Rourke spoke about the angst in The Smiths' music
The Smiths were only together from 1982 to 1987, recording four stellar albums — a breakneck pace that Rourke later attributed as a main reason the band couldn't stay together.
Recounting the band's origins, Rourke told MOJO magazine that he had taken lessons in classical guitar but later switched to bass after realizing that the bassist in an early band he was in with Marr could only play one song: "Don't Believe A Word," by Thin Lizzy.

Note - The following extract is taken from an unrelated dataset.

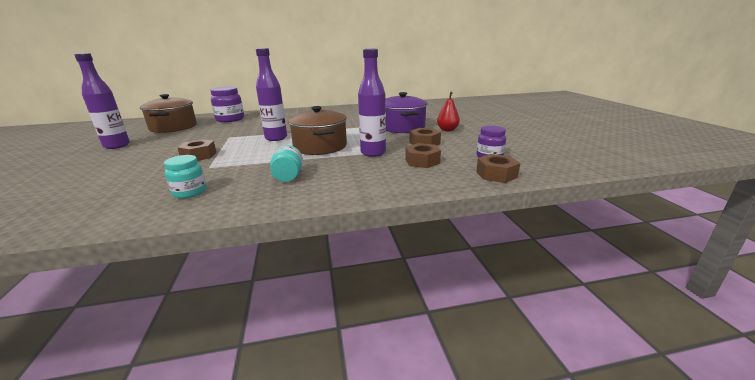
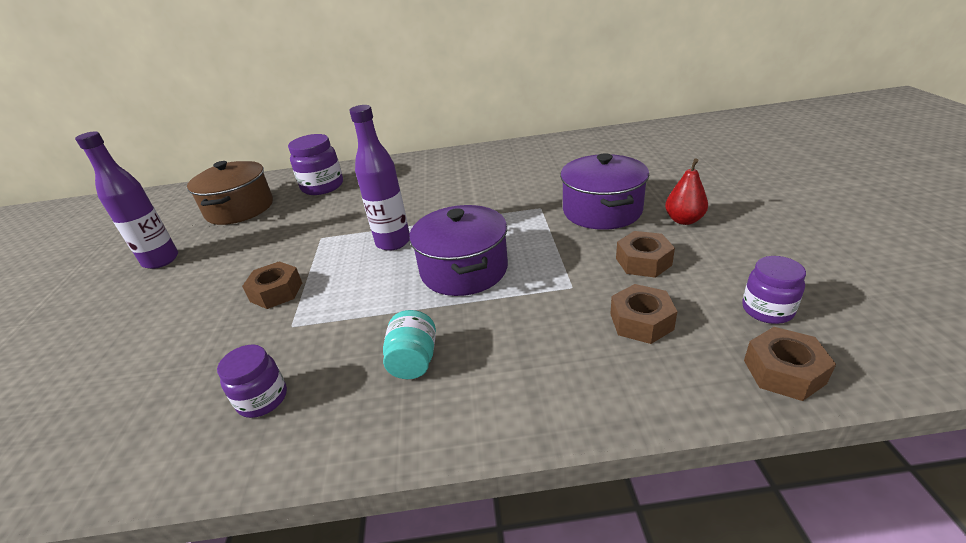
camera: 10 degrees right, 10 degrees up
turquoise jar [164,155,206,199] -> purple jar [217,344,287,418]
brown pot [288,106,347,155] -> purple pot [409,205,508,296]
purple bottle [358,49,386,157] -> none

"I just got really into it," Rourke said — and that included an appreciation for jazz and funk. "I started listening to Stanley Clarke and, dare I say, Level 42 — though not for very long. I was just pushing the boundaries, seeing where I could take it."
When he played with The Smiths, Rourke said, there was a natural tension between him and the drummer, Mike Joyce. For the first year, the two rarely spoke.
"It created quite a dynamic but aggressive sound. Even on the quiet ones there's some kind of angst there between us, so not talking much probably helped us. There was nothing contrived about it. We were dueling off each other," Rourke added.
As news of Rourke's death spread, Joyce tweeted, "Andy's left the building, but his musical legacy is perpetual. I miss you so much already. Forever in my heart mate."
Marr mourns his longtime friend
"Andy and I met as schoolboys in 1975. We were best friends, going everywhere together," Marr said as he announced Rourke's death.
At age 15, Marr said, he moved in with Rourke. The two friends played together in a few bands in the Manchester area, before writing their musical legacy with Morrissey and Joyce in The Smiths.
"Andy and I spent all our time studying music, having fun, and working on becoming the best musicians we could possibly be," Marr said.
It was "an absolute privilege" to watch Rourke play bass, he said.
"Well done Andy. We'll miss you brother," Marr added.